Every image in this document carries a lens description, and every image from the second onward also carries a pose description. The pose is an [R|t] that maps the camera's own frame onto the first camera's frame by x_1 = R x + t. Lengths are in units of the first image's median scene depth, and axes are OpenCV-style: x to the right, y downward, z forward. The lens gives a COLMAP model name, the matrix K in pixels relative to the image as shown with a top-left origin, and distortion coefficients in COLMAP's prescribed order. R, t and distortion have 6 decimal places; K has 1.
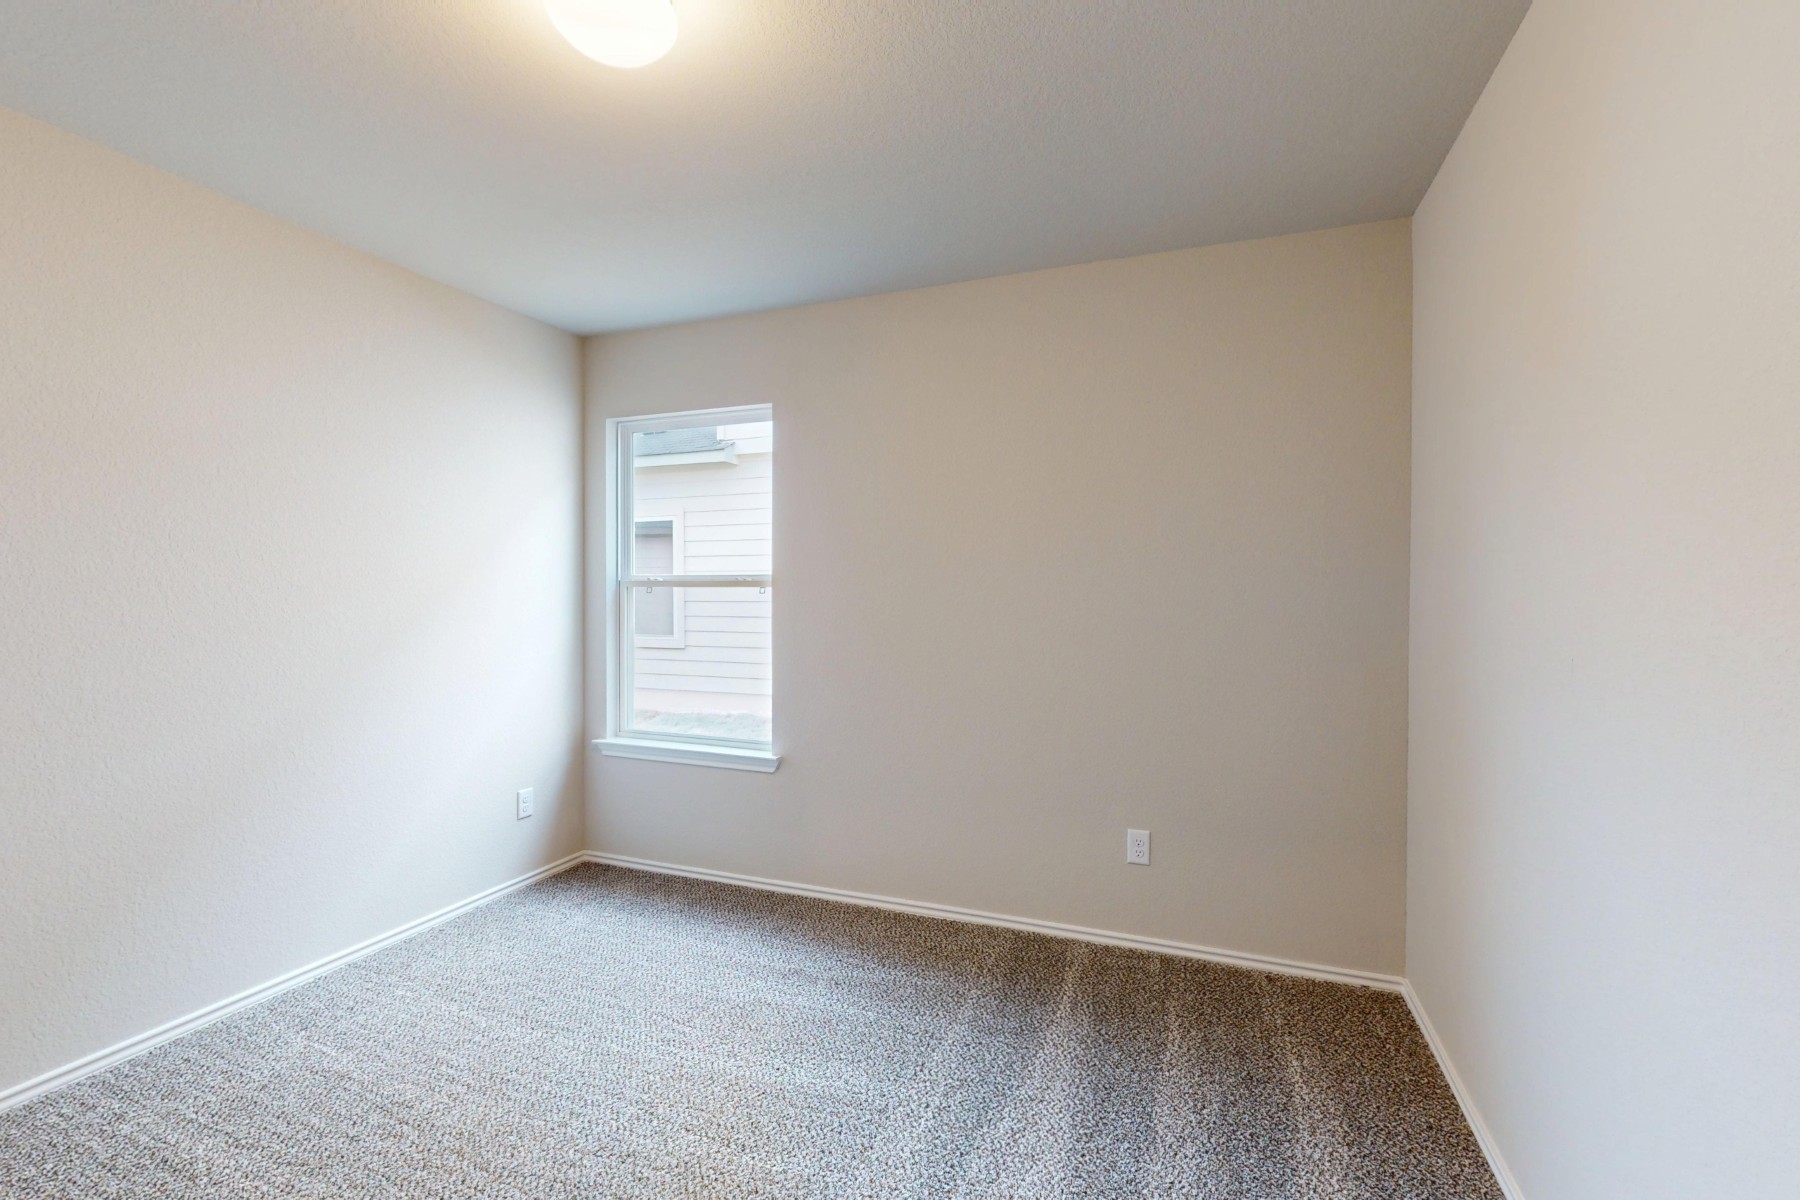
lens RADIAL K [[778.9, 0, 903.7], [0, 778.9, 602.9], [0, 0, 1]] dist [-0.000353, 0.000037]
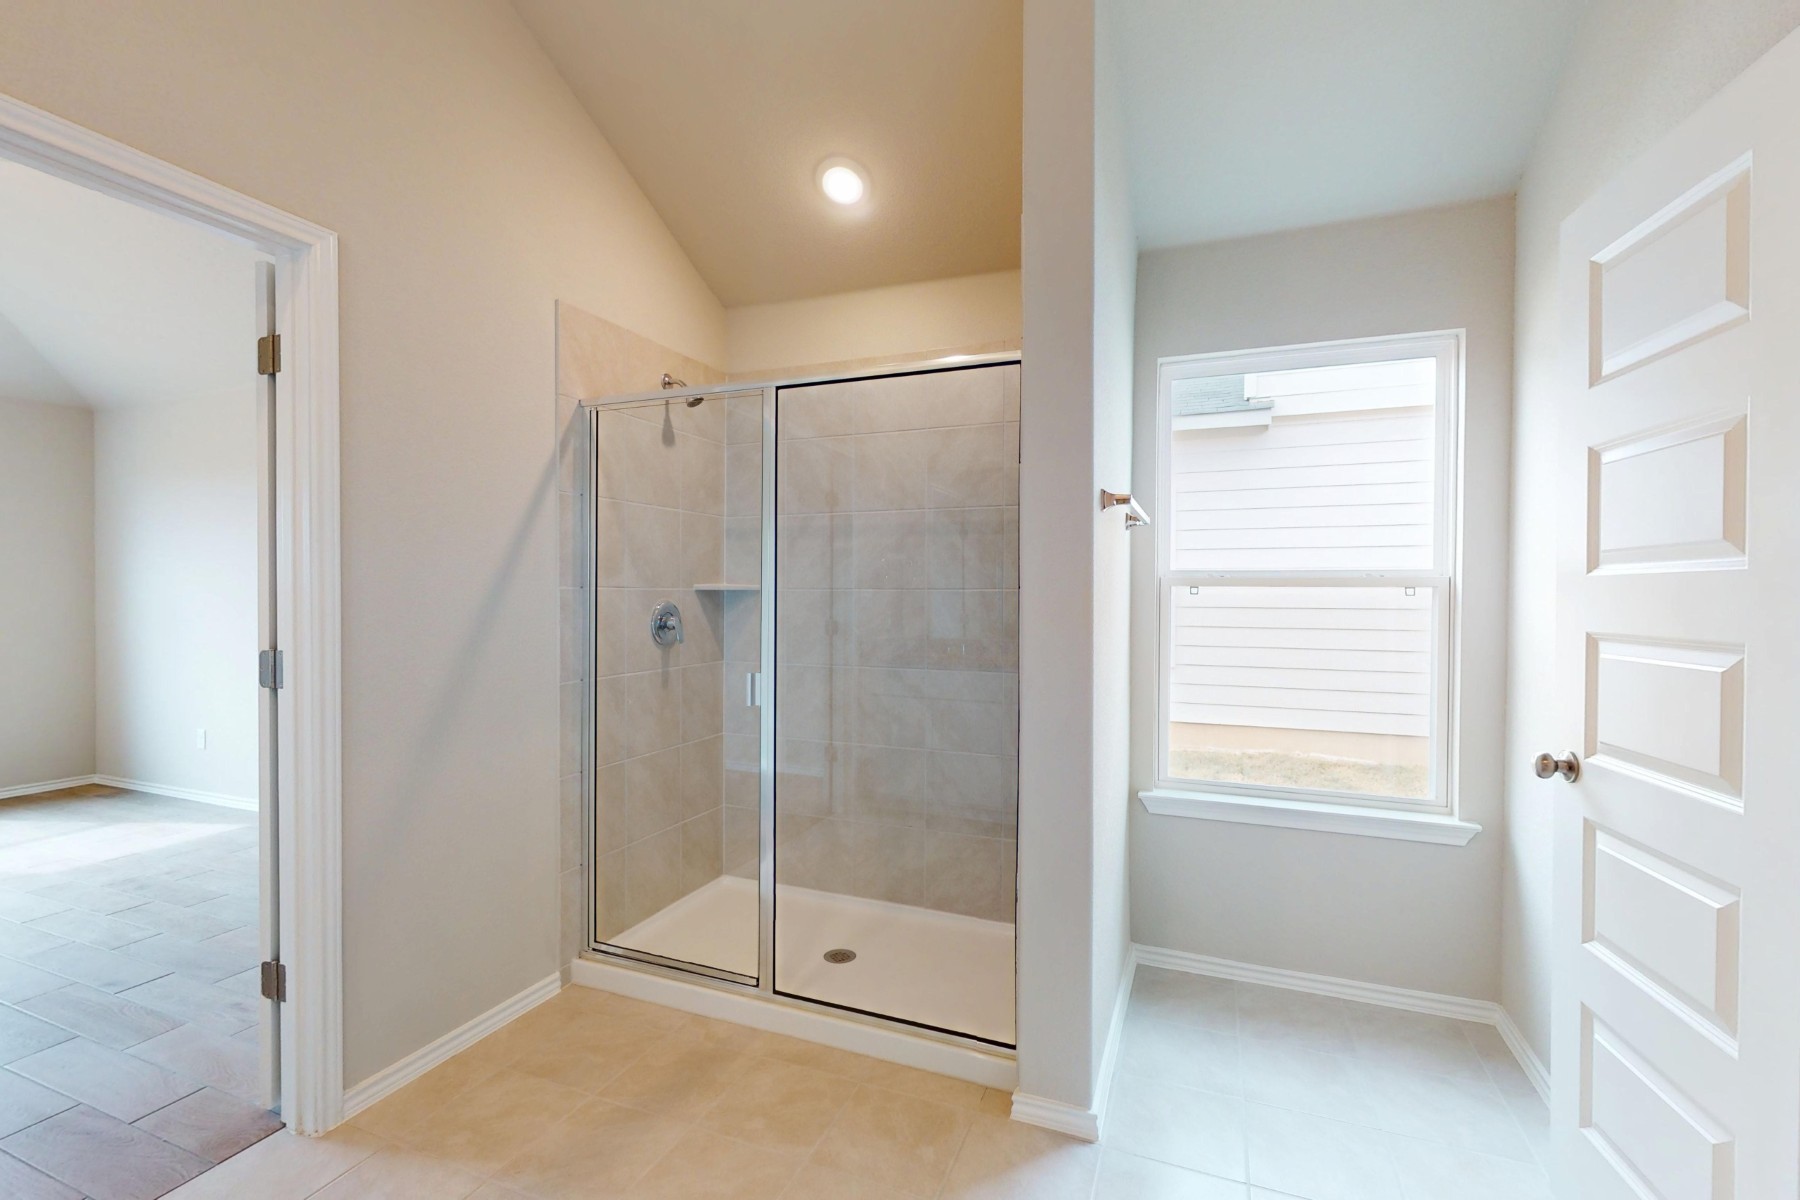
lens RADIAL K [[778.9, 0, 903.7], [0, 778.9, 602.9], [0, 0, 1]] dist [-0.000353, 0.000037]
pose [[0.999846, 0.001609, -0.017488, -0.606387], [-0.001773, 0.999954, -0.009381, 0.001254], [0.017472, 0.009410, 0.999803, 0.244815]]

-=-=-

Work item:
Take the listing above and print it exactly, apart from the pictures.

Answer for this exercise:
Every image in this document carries a lens description, and every image from the second onward also carries a pose description. The pose is an [R|t] that maps the camera's own frame onto the first camera's frame by x_1 = R x + t. Lengths are in units of the first image's median scene depth, and axes are OpenCV-style: x to the right, y downward, z forward. The lens gives a COLMAP model name, the matrix K in pixels relative to the image as shown with a top-left origin, and distortion coefficients in COLMAP's prescribed order. R, t and distortion have 6 decimal places; K has 1.
lens RADIAL K [[778.9, 0, 903.7], [0, 778.9, 602.9], [0, 0, 1]] dist [-0.000353, 0.000037]
lens RADIAL K [[778.9, 0, 903.7], [0, 778.9, 602.9], [0, 0, 1]] dist [-0.000353, 0.000037]
pose [[0.999846, 0.001609, -0.017488, -0.606387], [-0.001773, 0.999954, -0.009381, 0.001254], [0.017472, 0.009410, 0.999803, 0.244815]]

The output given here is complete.